LG has a hit in the making with its new VX7000, the company's first camera phone with video-recording and playback functionality. Featuring a rotating lens, a flash, and beautiful internal and external screens, the VX7000 will be a hit with camera-phone aficionados. However, the phone's weak e-mail capabilities and lack of Bluetooth or IR support will frustrate business users. Available for Verizon Wireless, the handset sells for $249.99. Though that's a fair price, you should be able to find it for less with service. With its blue and silver frame and a mirrored finish on its front cover, the sharp VX7000 represents a new look for LG handsets. Though it's a bit boxy, it resembles a gadget straight from the Jetsons, and we love the overall futuristic effect. It's also big (3.7 by 1.9 by 1 inches) and heavy (3.9 ounces) for a flip phone, so it makes for an awkward fit in a jeans pocket, especially with its prominent antenna. If you don't mind wearing a phone on your belt, the included plastic holster might come in handy. On the upside, it's solidly constructed and quite comfortable to hold while talking.
Front and center is the bright external display, which shows the date, the time, battery life, signal strength, and caller ID (where available). The 1.25-inch-diagonal, 4,096-color screen also displays pictures of your callers and the wallpaper of your choosing, while a long, thin indicator light above the screen flashes different colors for incoming calls or text messages. (The light does double duty as the camera flash.) Flip open the mobile and you'll find the eye-popping, 2-inch-diagonal internal screen. Armed with 262,000 colors, it has outstanding color and depth, making it a joy to browse the mostly intuitive menus. For some odd reason, though, the camera menu is included under the Web browser page. Unfortunately, the screen is difficult to read in harsh sunlight.
We had no trouble pressing the roomy, flat buttons on the VX7000's backlit keypad.
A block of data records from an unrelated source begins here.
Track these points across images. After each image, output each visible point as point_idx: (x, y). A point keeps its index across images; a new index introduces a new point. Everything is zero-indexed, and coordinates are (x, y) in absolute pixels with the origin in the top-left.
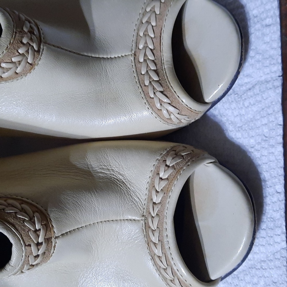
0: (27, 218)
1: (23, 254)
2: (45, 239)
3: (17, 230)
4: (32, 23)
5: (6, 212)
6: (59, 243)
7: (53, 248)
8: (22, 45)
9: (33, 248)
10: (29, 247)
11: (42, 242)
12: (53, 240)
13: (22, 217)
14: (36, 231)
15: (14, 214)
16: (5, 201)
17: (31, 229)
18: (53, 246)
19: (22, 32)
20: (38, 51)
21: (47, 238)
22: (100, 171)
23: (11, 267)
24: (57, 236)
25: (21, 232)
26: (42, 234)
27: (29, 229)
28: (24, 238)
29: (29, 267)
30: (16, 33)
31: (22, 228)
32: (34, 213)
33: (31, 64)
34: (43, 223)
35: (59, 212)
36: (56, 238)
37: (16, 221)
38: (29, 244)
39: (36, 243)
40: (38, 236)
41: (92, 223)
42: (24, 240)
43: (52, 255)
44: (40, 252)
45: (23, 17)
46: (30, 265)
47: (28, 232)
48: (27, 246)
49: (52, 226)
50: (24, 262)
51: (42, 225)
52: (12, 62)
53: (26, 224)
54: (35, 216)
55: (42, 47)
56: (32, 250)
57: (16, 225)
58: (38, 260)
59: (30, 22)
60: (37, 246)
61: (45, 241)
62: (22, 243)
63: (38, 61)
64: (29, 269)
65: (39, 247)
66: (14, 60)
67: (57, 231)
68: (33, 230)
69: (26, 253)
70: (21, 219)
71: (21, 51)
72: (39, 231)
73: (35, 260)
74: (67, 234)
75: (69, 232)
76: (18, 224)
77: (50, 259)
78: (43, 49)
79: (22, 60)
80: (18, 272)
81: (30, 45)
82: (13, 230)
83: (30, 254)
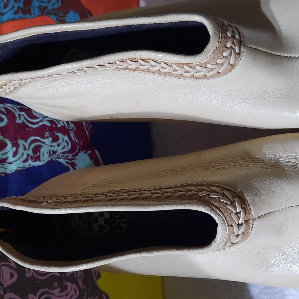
0: (229, 202)
1: (227, 233)
2: (244, 220)
3: (221, 212)
4: (234, 28)
5: (211, 197)
6: (255, 225)
7: (250, 229)
8: (226, 49)
9: (235, 228)
10: (232, 227)
11: (242, 223)
12: (251, 221)
13: (224, 201)
14: (237, 213)
15: (218, 199)
16: (208, 188)
17: (233, 212)
18: (251, 227)
19: (226, 37)
20: (239, 54)
21: (246, 220)
22: (288, 161)
23: (216, 243)
24: (254, 218)
25: (225, 214)
26: (242, 216)
27: (231, 211)
28: (227, 219)
29: (231, 244)
30: (221, 38)
31: (225, 211)
32: (234, 197)
33: (232, 65)
34: (242, 207)
35: (255, 197)
36: (254, 220)
37: (220, 204)
38: (231, 225)
39: (237, 223)
40: (239, 218)
41: (284, 208)
42: (228, 220)
43: (249, 235)
44: (240, 232)
45: (226, 23)
46: (232, 243)
47: (230, 214)
48: (230, 226)
49: (250, 209)
50: (227, 240)
51: (242, 208)
52: (217, 64)
53: (228, 207)
54: (235, 200)
55: (242, 49)
56: (234, 230)
57: (220, 208)
58: (238, 239)
59: (232, 27)
60: (238, 227)
61: (245, 222)
62: (226, 223)
63: (238, 62)
64: (230, 247)
65: (240, 228)
66: (218, 62)
67: (254, 214)
68: (235, 212)
69: (229, 232)
70: (225, 203)
71: (225, 54)
72: (240, 214)
73: (236, 239)
74: (262, 217)
75: (264, 215)
76: (222, 207)
77: (247, 238)
78: (243, 52)
79: (225, 62)
80: (221, 248)
81: (232, 48)
82: (218, 212)
83: (232, 234)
A five-way navigation control lets you browse menus with ease and acts as a shortcut to the calendar, the phone book, the camera menu, and Verizon's Get It Now service. There are also two soft keys and a dedicated button that gives you one-touch access to the camera. Along the left edge of the phone are volume up/down keys and a dedicated voice-calling button, while a one-touch camera/shutter release key is on the right side. Last but not least is the swiveling camera lens that's built into the hinge of the phone; just use your thumb to point the lens 90 degrees in each direction.The LG VX7000 comes with a mixed bag of features that should keep casual cell users happy. The 500-contact phone book has space for five numbers and two e-mail addresses per name. Contacts can be assigned to a group, matched with a picture for photo caller ID, and paired with a specific ring tone or message tone. The mobile comes with 5 polyphonic and 14 monophonic ring tones and a vibrate mode. You also get voice dialing, three-way conference calling, a WAP 2.0 wireless Web browser, text and multimedia messaging, a calendar, an alarm clock, a calculator, world roaming, a notepad, and a tip calculator.
Unfortunately, the handset stumbles when it comes to e-mail and instant-messaging functionality. You can check your Hotmail or AOL Mail through a Web-based interface, but you'll have to download the crude, bare-bones Soda-Pop Mail to collect messages from your POP3 account, and there's no IMAP4 access at all. Instant-messaging fanatics can stay in touch with AOL, MSN, and Yahoo, but you can sign in to only one account at a time. Other missing features include a speakerphone, Bluetooth, and an infrared (IR) port.
Though it's only VGA quality, the VX7000's camera is one of the most powerful we've seen in a phone. You can take photos at four resolutions (640x480, 320x240, 176x144 and 160x120) and save up to 200 shots in the phone's 5MB of dedicated photo memory. The Night mode and the flash are somewhat helpful in low light, but you also can use the 3X zoom and adjust the brightness, quality, color effect, and white balance for each shot. For even more personalization, you can choose between two included shutter sounds, or you can opt for none at all. There's no multishot function, but a self-timer (which you can set to 3, 5, or 10 seconds) lets you dash in front of the camera for group shots. Even better, you can take photos when the handset is closed (just use the dedicated camera button and the external LCD), while the rotating lens lets you take self-portraits or aim the lens for surreptitious shots (not too surreptitious, we hope). Be aware when you rotate the lens from front to back, the image on the screen appears upside down, and you must flip the image to see it properly. Photo colors were rich and vibrant, although bright light sources such as overhead lights or windows tended to look blown out.